§ Given passage:
========================================================================

I think all but the most extreme understand this would be a disaster that would be with us for years.
Hey brainless...this war IS a disaster that will be with us for years...
Al ============================================================ Decision on Possible Attack on Iraqi Town Seems Near By DAVID E. SANGER and THOM SHANKER
Published: April 25, 2004
ASHINGTON, April 24 — Facing one of the grimmest choices of the Iraq war, President Bush and his senior national security and military advisers are expected to decide this weekend whether to order an invasion of Falluja, even if a battle there runs the risk of uprisings in the city and perhaps elsewhere around Iraq.
After declaring on Friday evening in Florida that "America will never be run out of Iraq by a bunch of thugs and killers," Mr. Bush flew to Camp David for the weekend, where administration officials said he planned consultations in a videoconference with the military commanders who are keeping the city under siege.
In a wave of heavy violence across Iraq, at least 14 Iraqis were killed Saturday in an attack on a crowded market in Baghdad, and 14 more Iraqis were killed by a bomb as they traveled in a bus south of the capital.
Seven American soldiers were killed Saturday in two attacks. Later, in Basra, two American soldiers died when suicide bombers attempted water-borne raids on the nation's main oil terminal.
As Mr. Bush discusses strategy for Falluja, administration and senior military officials portray his choices as dismal.
"It's clear you can't leave a few thousand insurgents there to terrorize the city and shoot at us," one senior official involved in the discussions said in an interview on Saturday. "The question now is whether there is a way to go in with the most minimal casualties possible." Intense fighting stands the chance of intensifying resistance to the coalition, both in Sunni and Shiite centers.
No decision to begin military action has been made yet.
The chief of the American occupation authority, L. Paul Bremer III, visited Falluja on Saturday with Lt. Gen. Ricardo S. Sanchez, the senior commander in Iraq, to consult with frontline commanders.
They appeared to be making a last-ditch effort for a negotiated settlement.
But in Washington, Secretary of Defense Donald H. Rumsfeld has expressed strong doubts that the Falluja political and business figures the Americans are talking to hold any sway over the insurgents.
On Saturday, as a blinding sandstorm swept across a sprawling former Iraqi Army base near Falluja, Marine commanders were getting assignments for potential targets, studying maps and planning lines of attack for a battle that they expect could come in the next few days. The Marines have encircled the city, awaiting Mr. Bush's decision.
But the city, a sandy mix of wide boulevards and back alleys along the Euphrates River west of Baghdad, poses what military officials say is an immensely complicated and dangerous urban combat terrain.
While administration officials say they would like to carry out a precise attack on an estimated 2,000 hard-core Sunni Muslim insurgents, military officials say there is no way guided missiles or pinpoint bombing can do this job.

========================================================================

§ Prompt A: Decide whether each statement below agrees with the Falluja passage, answering yes or no and quoting the words of the passage that settle it: (i) Seven American soldiers were killed on Saturday in two attacks. (ii) Rumsfeld believes the Falluja figures the Americans are talking to have influence over the insurgents. (iii) A decision to begin military action has already been made.
§ Prompt B: Return the Falluja passage from "They appeared to" to "urban combat terrain.", copied without any change.

========================================================================

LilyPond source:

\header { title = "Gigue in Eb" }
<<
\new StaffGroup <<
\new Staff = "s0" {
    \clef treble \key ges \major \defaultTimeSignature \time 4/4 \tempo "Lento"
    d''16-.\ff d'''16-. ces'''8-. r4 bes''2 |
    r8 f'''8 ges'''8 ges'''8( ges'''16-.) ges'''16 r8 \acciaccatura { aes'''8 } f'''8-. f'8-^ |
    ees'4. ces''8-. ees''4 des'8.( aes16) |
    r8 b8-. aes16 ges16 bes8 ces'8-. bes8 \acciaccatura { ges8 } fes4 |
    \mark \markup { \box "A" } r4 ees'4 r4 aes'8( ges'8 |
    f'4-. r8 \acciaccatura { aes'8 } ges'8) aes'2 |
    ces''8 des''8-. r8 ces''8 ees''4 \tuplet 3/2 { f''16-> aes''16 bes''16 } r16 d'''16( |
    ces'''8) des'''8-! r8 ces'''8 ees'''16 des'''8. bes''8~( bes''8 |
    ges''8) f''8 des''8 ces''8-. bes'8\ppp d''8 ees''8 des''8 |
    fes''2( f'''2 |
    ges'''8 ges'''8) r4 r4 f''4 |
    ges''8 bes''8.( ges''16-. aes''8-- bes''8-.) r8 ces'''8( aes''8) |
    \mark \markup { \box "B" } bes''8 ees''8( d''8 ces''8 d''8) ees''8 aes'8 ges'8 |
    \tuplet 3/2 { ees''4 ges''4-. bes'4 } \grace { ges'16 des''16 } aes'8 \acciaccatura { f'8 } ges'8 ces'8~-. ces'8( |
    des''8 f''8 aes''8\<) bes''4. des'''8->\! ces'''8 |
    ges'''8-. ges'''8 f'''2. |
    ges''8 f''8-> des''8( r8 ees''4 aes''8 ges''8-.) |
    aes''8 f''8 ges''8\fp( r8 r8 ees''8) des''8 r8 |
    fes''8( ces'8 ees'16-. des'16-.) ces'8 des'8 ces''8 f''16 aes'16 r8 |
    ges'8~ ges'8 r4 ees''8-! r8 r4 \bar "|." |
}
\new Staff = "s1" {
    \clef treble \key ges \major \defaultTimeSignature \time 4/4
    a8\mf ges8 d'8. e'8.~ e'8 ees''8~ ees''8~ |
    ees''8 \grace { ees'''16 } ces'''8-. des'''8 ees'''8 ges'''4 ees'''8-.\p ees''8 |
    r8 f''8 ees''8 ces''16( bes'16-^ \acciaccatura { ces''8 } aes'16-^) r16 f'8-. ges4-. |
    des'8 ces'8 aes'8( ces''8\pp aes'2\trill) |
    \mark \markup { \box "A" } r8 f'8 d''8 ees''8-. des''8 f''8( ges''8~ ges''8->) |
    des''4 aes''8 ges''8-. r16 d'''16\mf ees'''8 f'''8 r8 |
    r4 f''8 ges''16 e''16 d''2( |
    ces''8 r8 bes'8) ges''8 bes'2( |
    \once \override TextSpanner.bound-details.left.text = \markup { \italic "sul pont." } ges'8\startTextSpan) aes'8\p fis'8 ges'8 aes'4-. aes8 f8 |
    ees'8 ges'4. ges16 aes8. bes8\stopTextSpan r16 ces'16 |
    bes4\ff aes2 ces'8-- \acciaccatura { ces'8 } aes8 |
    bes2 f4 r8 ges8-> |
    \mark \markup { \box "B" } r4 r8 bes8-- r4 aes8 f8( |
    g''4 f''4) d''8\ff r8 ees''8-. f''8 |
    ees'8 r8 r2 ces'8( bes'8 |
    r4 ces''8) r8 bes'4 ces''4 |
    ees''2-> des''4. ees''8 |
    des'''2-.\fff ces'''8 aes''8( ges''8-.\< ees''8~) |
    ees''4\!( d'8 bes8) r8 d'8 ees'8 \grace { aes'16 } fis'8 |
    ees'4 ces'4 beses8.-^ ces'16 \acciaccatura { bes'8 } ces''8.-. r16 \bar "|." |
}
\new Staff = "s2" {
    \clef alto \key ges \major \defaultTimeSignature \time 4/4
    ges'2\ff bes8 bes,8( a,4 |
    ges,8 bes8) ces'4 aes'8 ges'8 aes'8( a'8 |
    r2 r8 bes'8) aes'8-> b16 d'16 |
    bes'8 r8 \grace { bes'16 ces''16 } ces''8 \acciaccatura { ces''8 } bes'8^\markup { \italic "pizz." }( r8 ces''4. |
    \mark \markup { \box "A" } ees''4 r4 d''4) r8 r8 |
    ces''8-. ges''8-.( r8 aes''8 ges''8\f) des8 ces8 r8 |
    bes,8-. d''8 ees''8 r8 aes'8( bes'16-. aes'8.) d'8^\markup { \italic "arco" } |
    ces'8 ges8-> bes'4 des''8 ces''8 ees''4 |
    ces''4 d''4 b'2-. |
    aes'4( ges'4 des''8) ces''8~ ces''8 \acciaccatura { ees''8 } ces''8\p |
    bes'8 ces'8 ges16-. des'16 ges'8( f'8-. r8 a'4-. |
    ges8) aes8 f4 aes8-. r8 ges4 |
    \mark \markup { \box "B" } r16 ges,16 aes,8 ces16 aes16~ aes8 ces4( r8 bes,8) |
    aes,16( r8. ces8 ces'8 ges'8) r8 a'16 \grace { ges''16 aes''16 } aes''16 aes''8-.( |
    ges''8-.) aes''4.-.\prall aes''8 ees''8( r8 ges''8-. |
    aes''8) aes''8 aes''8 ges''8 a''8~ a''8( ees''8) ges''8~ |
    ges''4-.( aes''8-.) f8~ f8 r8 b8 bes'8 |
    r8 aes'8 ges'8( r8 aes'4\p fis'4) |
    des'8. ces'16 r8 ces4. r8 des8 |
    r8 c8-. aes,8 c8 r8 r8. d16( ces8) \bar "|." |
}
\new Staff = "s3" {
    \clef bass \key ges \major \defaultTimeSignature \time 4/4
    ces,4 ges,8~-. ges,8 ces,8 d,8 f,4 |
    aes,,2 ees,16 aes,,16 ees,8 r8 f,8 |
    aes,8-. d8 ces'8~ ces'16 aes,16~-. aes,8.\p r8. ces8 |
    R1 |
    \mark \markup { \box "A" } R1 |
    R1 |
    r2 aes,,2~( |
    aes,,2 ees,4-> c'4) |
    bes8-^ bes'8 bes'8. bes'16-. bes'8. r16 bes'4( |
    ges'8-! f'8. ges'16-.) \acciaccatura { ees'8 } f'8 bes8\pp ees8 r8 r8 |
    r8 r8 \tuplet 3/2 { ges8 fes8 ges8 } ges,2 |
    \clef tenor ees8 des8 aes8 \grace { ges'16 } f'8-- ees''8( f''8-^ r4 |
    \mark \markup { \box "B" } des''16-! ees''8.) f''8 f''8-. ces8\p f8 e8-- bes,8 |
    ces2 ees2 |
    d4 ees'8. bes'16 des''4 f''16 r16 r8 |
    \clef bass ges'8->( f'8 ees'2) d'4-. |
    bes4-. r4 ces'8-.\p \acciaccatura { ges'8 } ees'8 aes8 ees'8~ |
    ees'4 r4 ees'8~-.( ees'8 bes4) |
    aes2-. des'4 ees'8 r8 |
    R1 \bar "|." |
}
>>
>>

========================================================================

§ Exercise response A:
(i) Yes: "Seven American soldiers were killed Saturday in two attacks."
(ii) No: "Secretary of Defense Donald H. Rumsfeld has expressed strong doubts that the Falluja political and business figures the Americans are talking to hold any sway over the insurgents."
(iii) No: "No decision to begin military action has been made yet."

§ Exercise response B:
They appeared to be making a last-ditch effort for a negotiated settlement.
But in Washington, Secretary of Defense Donald H. Rumsfeld has expressed strong doubts that the Falluja political and business figures the Americans are talking to hold any sway over the insurgents.
On Saturday, as a blinding sandstorm swept across a sprawling former Iraqi Army base near Falluja, Marine commanders were getting assignments for potential targets, studying maps and planning lines of attack for a battle that they expect could come in the next few days. The Marines have encircled the city, awaiting Mr. Bush's decision.
But the city, a sandy mix of wide boulevards and back alleys along the Euphrates River west of Baghdad, poses what military officials say is an immensely complicated and dangerous urban combat terrain.